United States Army chaplain (1892–1972)

Rt. Rev. Msgr. James Hugh O'Neill (January 14, 1892 – April 17, 1972) was an American Catholic priest who served as a chaplain in the United States Army from 1926 to 1952, rising to the rank of brigadier general. While serving as chaplain of the Third United States Army during the Battle of the Bulge in World War II, he composed the famous "Weather Prayer" at the request of the Third Army's commander, General George S. Patton.

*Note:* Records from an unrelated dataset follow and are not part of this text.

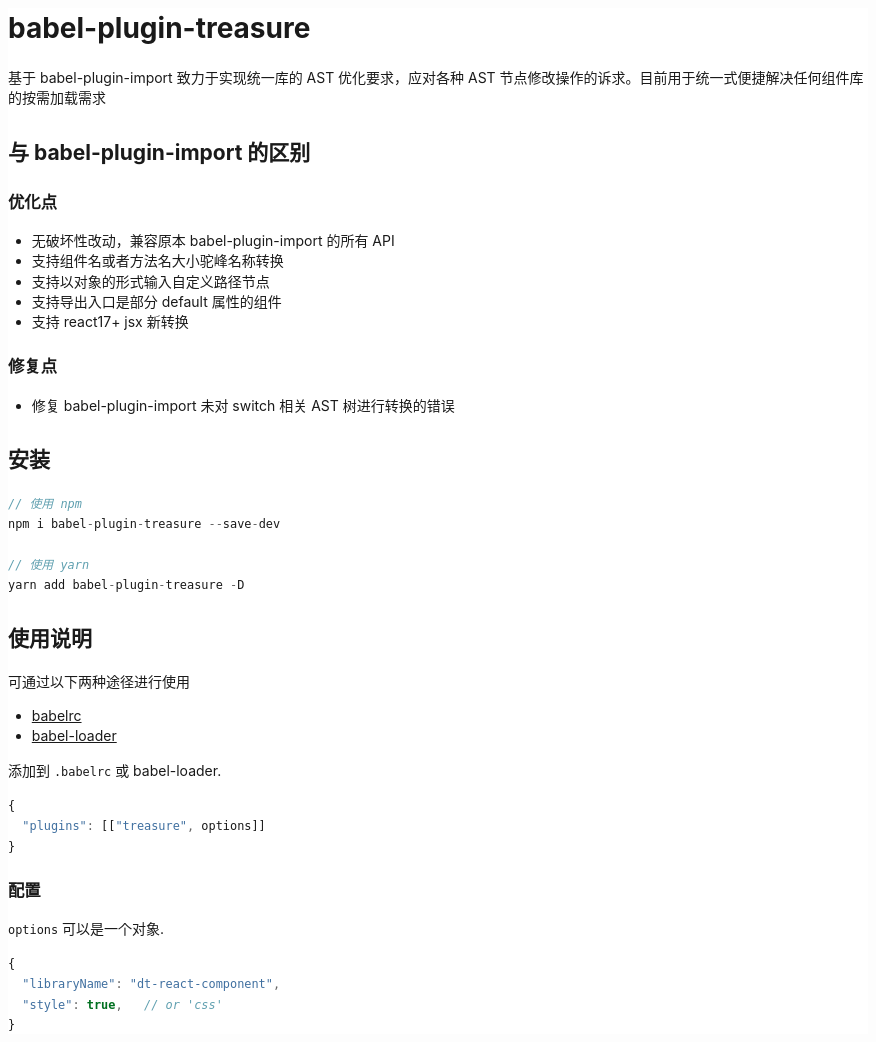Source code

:# babel-plugin-treasure

基于 babel-plugin-import 致力于实现统一库的 AST 优化要求，应对各种 AST 节点修改操作的诉求。目前用于统一式便捷解决任何组件库的按需加载需求

## 与 babel-plugin-import 的区别

### 优化点

- 无破坏性改动，兼容原本 babel-plugin-import 的所有 API
- 支持组件名或者方法名大小驼峰名称转换
- 支持以对象的形式输入自定义路径节点
- 支持导出入口是部分 default 属性的组件
- 支持 react17+ jsx 新转换

### 修复点

- 修复 babel-plugin-import 未对 switch 相关 AST 树进行转换的错误

## 安装

```javascript
// 使用 npm
npm i babel-plugin-treasure --save-dev

// 使用 yarn
yarn add babel-plugin-treasure -D
```

## 使用说明

可通过以下两种途径进行使用

- [babelrc](https://babeljs.io/docs/usage/babelrc/)
- [babel-loader](https://github.com/babel/babel-loader)

添加到 `.babelrc` 或 babel-loader.

```js
{
  "plugins": [["treasure", options]]
}
```

### 配置

`options` 可以是一个对象.

```javascript
{
  "libraryName": "dt-react-component",
  "style": true,   // or 'css'
}
```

==Early life and education==
James Hugh O'Neill was born on January 14, 1892, the son of William O'Neill and Catherine Enright O'Neill. After receiving his Bachelor of Arts degree (1911) and Master of Arts degree (1913) from Loyola University (Chicago), he entered Saint Paul Seminary School of Divinity in St. Paul, Minnesota, and was ordained a Roman Catholic priest on May 20, 1915.

==Early career==
Father O'Neill was then assigned to the Roman Catholic Diocese of Helena, Montana and appointed to the faculty of Carroll College in Helena in the fall of 1915. While at Carroll, he was Professor of Physics, Registrar, Dean of Men, and Vice President (1921–26).

==Military career==
In 1926, Father O'Neill entered the Chaplain Service of the US Army. He saw duty throughout the United States (1929–1934; 1936–1942) and the Philippine Islands (1927–1929; 1934–1936), and served on the staffs of General Jacob Devers (1942–44) and General George Patton (1944–46) in the European Theater of Operations.

During the Battle of the Bulge Patton desired good weather for his advance, which would permit close ground support by U.S. Army Air Forces tactical aircraft, and requested that O'Neill compose a suitable prayer. O'Neill complied, and his prayer was printed and distributed to unit members:

Almighty and most merciful Father, we humbly beseech Thee, of Thy great goodness, to restrain these immoderate rains with which we have had to contend. Grant us fair weather for Battle. Graciously hearken to us as soldiers who call upon Thee that, armed with Thy power, we may advance from victory to victory and crush the oppression and wickedness of our enemies, and establish Thy justice among men and nations. Amen.

When the weather cleared soon after, Patton awarded O'Neill a Bronze Star Medal.

O'Neill later served on the staff of General Courtney Hodges (1946–1948) at Ft Jay, Governor's Island, New York. He was promoted to Brigadier General and became Deputy Chief of Chaplains of the United States Army, at Ft Myer, Arlington, Virginia (1948–1952). His awards and decorations include the Bronze Star with Oak Leaf Cluster, the Legion of Merit with Oak Leaf Cluster, the Croix de Guerre with Palm from France, the Croix de Guerre with Palm from Belgium, the Croix de Guerre from the Grand Duchy of Luxembourg, the American Theatre Medal, and the American Defense Medal. He also earned battle stars for the campaigns of Normandy, Northern France, Ardennes, Rhineland, and Central Europe.

==Retirement==
In 1952, Msgr. O'Neill retired from the US Army and continued his priestly ministry at the Cathedral of the Sacred Heart, Diocese of Pueblo, Pueblo, Colorado. He died on April 17, 1972, in Pueblo, Colorado in the 57th year of his priesthood and the 81st year of his life. He was buried in the Bishop's Section of Roselawn Cemetery, Pueblo, Colorado.

==In popular culture==
Msgr. O'Neill was portrayed by Lionel Murton in the 1970 film Patton.